[YOUR TASK]
Show the lines below that contain the string "Time".

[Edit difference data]
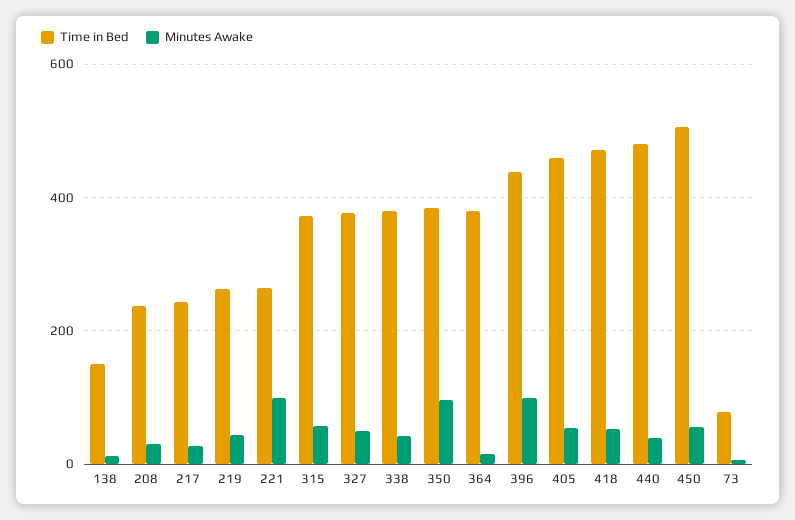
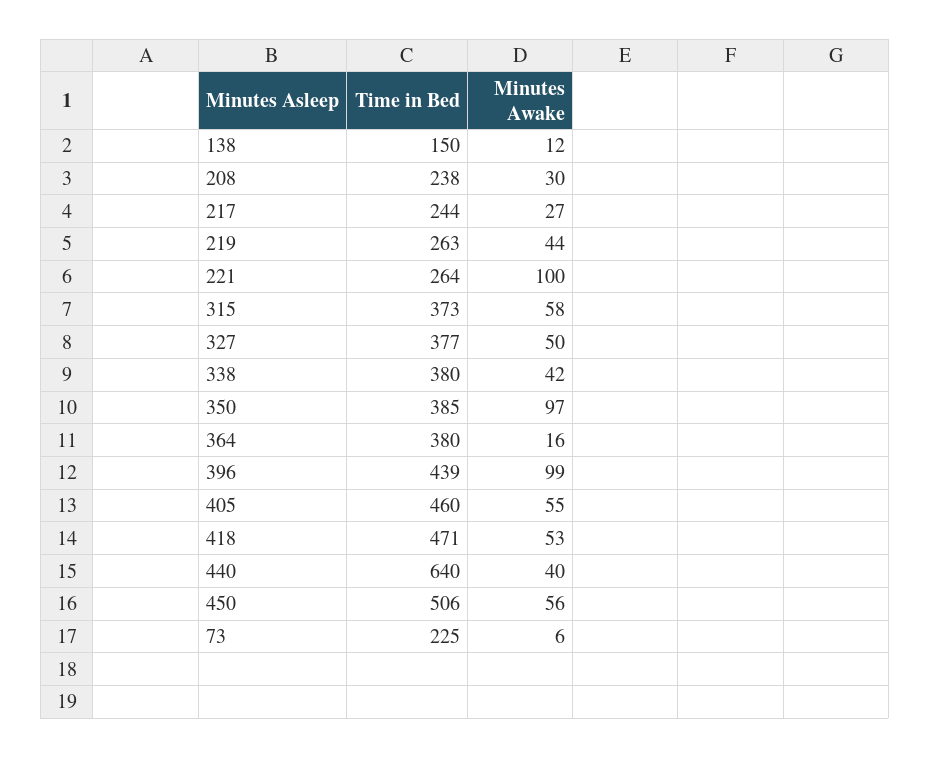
Time in Bed, 440: 480 -> 640
Time in Bed, 73: 80 -> 225

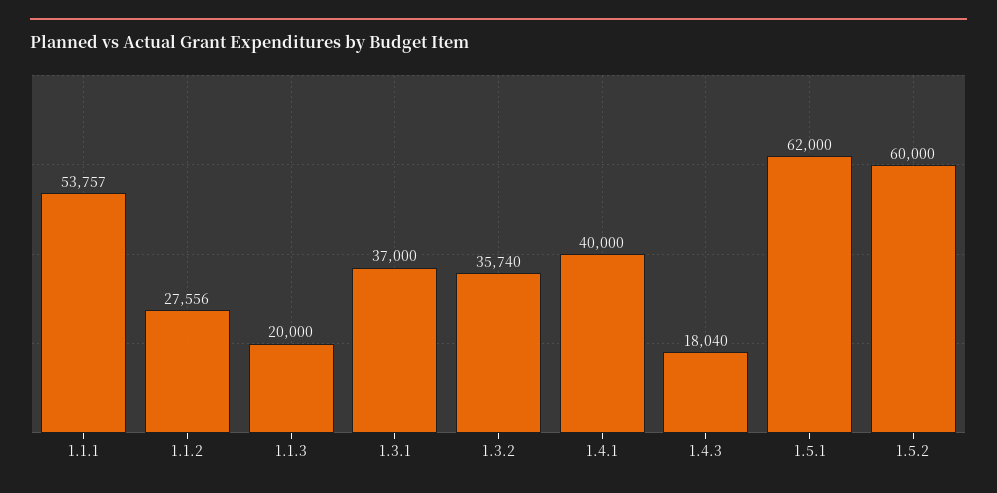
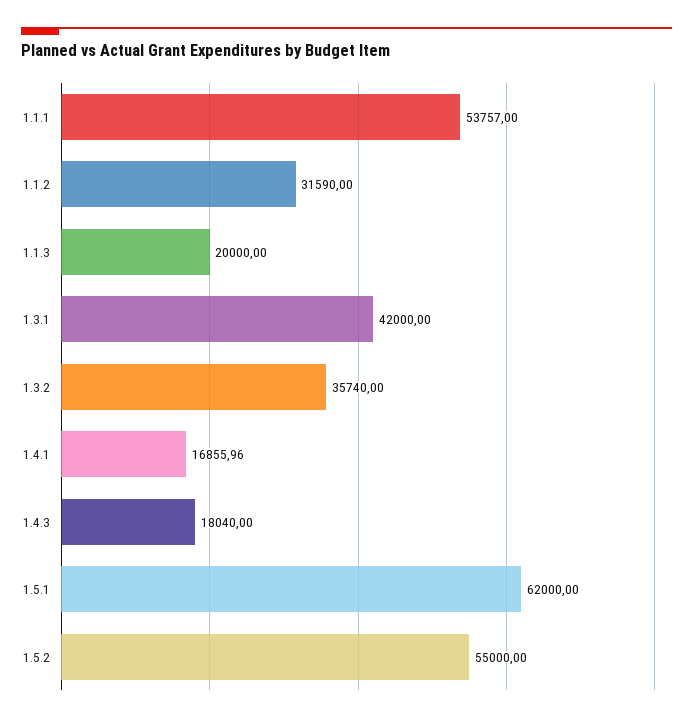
1.1.2: 27556 -> 31590
1.3.1: 37000 -> 42000
1.4.1: 40000 -> 16855.96
1.5.2: 60000 -> 55000

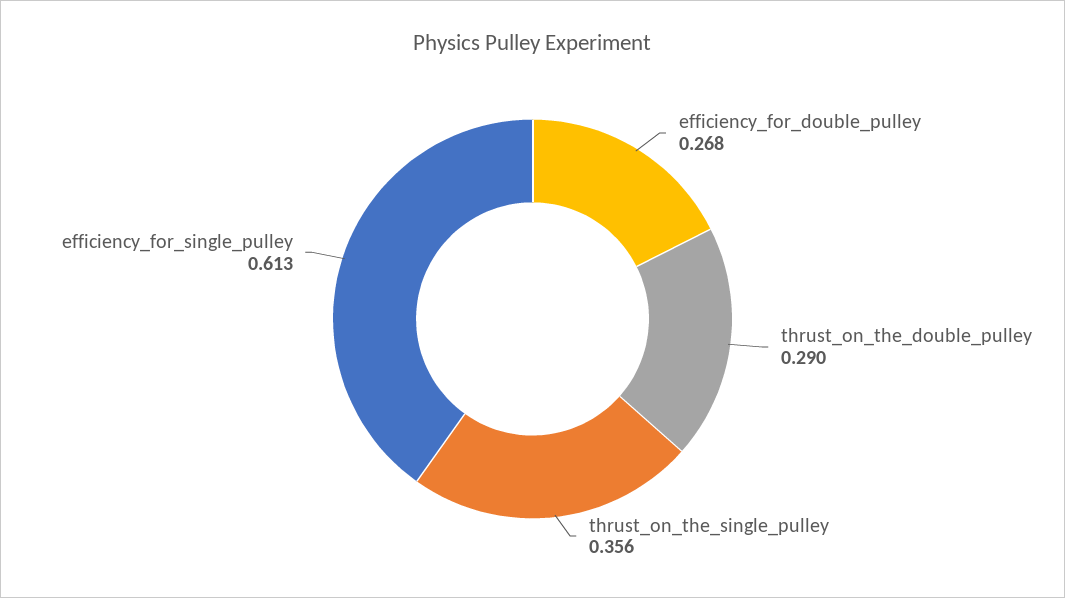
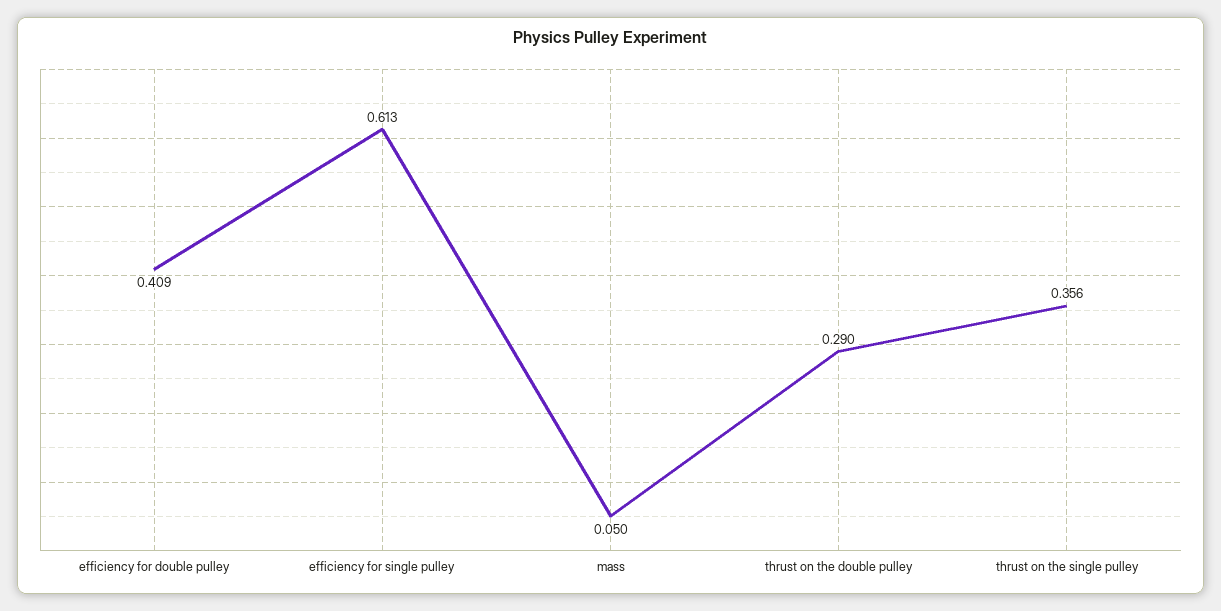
efficiency_for_double_pulley: 0.268 -> 0.409
mass: none -> 0.05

[WORKED SOLUTION]
Time in Bed, 440: 480 -> 640
Time in Bed, 73: 80 -> 225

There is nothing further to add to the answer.